Notre colloque du 8-9 décembre 2016, intitulé « L’interprétariat en santé : traduire et passer les frontières », organisé conjointement à l’Université de Bordeaux par les responsables de l’association Mana et du Master en anthropologie « Santé, Migrations, Médiations », s’est inscrit comme le 18e colloque de la revue L’autre, qui a régulièrement publié depuis des années des articles sur cette question.
Cet évènement scientifique, dont la réflexion était tournée vers l’amélioration des conditions du prendre soin dans un contexte économique et politique tendu à l’échelle nationale autant qu’internationale, a regroupé des praticiens, des cliniciens, des interprètes et des chercheurs de différents champs des sciences humaines et de la santé issus des trois continents européen, américain et africain. La rencontre et les nombreux échanges au sein des 8 ateliers ont permis de dresser un état des lieux des pratiques et des priorités à déployer2. Ce dossier regroupe des contributions qui étayent la réflexion entamée quant à la complexité de l’activité. Les textes retenus illustrent des situations et des réalités observées par des études tantôt ciblées sur les interprètes eux-mêmes (en regard de leur neutralité ici interrogée), la nécessaire collaboration interprofessionnelle (dans le cadre du travail en institution de soin) ou encore la fluidité des interactions (favorisée dans le champ spécifique de la santé mentale ou en regard de publics spécifiques tels les enfants).
La professionnalisation de cette activité ne suit pas les mêmes directions selon le pays d’exercice.

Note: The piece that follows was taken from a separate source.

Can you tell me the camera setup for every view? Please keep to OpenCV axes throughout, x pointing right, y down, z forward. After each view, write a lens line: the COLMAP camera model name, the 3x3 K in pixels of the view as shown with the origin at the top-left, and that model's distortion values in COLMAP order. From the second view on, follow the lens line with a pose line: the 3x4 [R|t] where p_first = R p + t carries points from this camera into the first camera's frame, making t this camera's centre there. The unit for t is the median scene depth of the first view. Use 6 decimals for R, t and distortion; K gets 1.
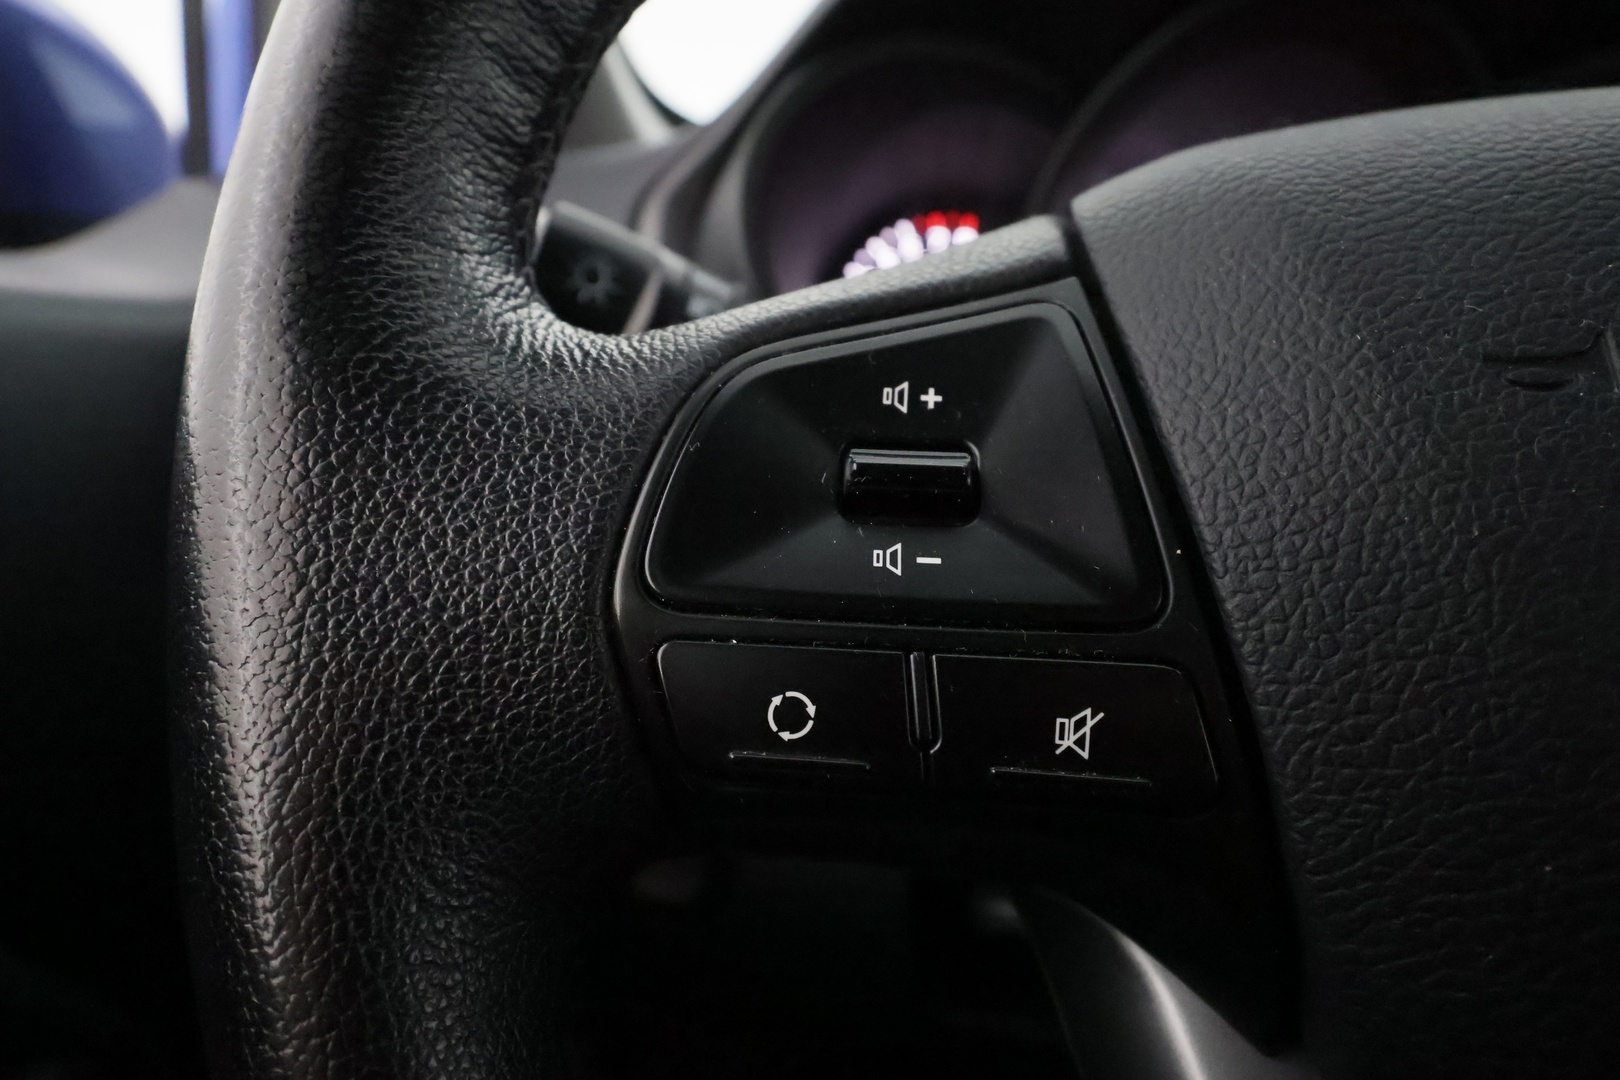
lens RADIAL K [[921.7, 0, 810.0], [0, 921.7, 540.0], [0, 0, 1]] dist [-0.002799, -0.000491]
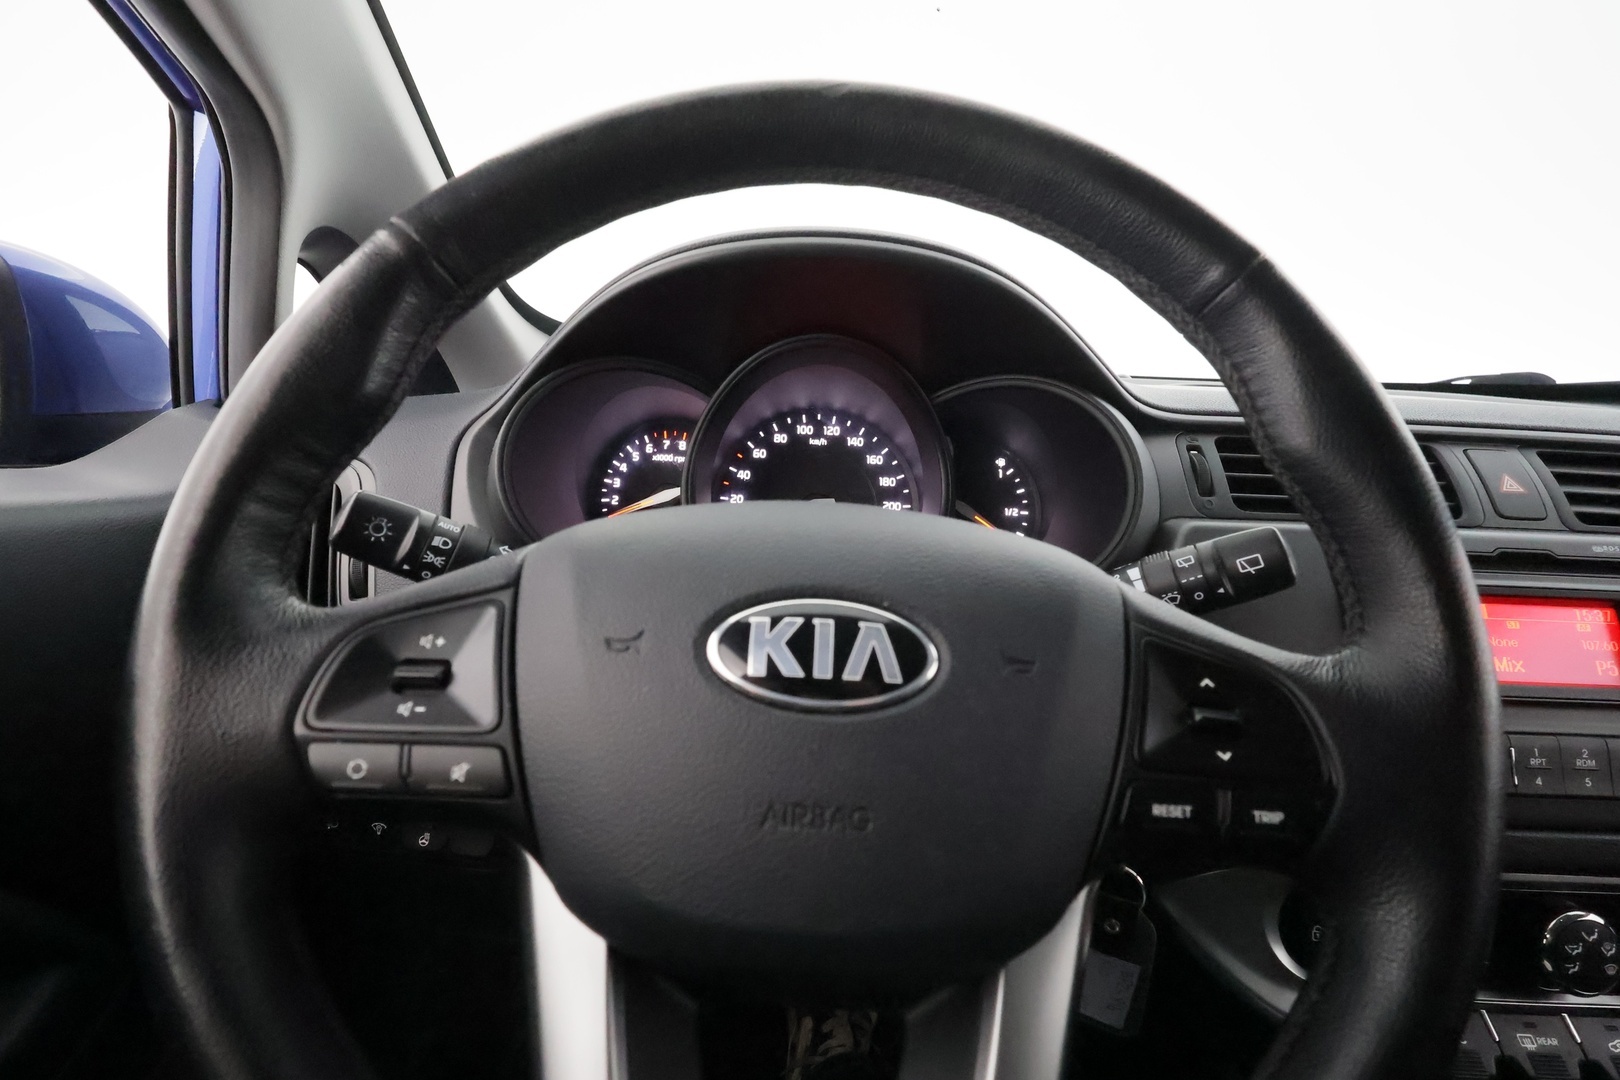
lens RADIAL K [[739.5, 0, 815.1], [0, 739.5, 530.8], [0, 0, 1]] dist [-0.002780, -0.000847]
pose [[0.993423, -0.003580, 0.114448, 1.052173], [0.011744, 0.997426, -0.070740, -0.339627], [-0.113900, 0.071619, 0.990907, -1.363564]]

On peut se réjouir qu’en France, la Haute Autorité de santé (HAS) a récemment lancé une consultation publique sur un référentiel de compétences, de formation et de bonnes pratiques d’interprétariat dans le domaine de la santé3 qui a donné lieu à la promulgation d’un décret (du 7 mai 2017)4 visant à soutenir cette fonction d’interface, notamment dans une perspective de meilleur accès aux soins des populations vulnérables, éloignées du système de santé. L’interprétariat linguistique et la médiation sanitaire deviennent en cela des outils désormais incontournables du soin, qu’il faut mieux connaître.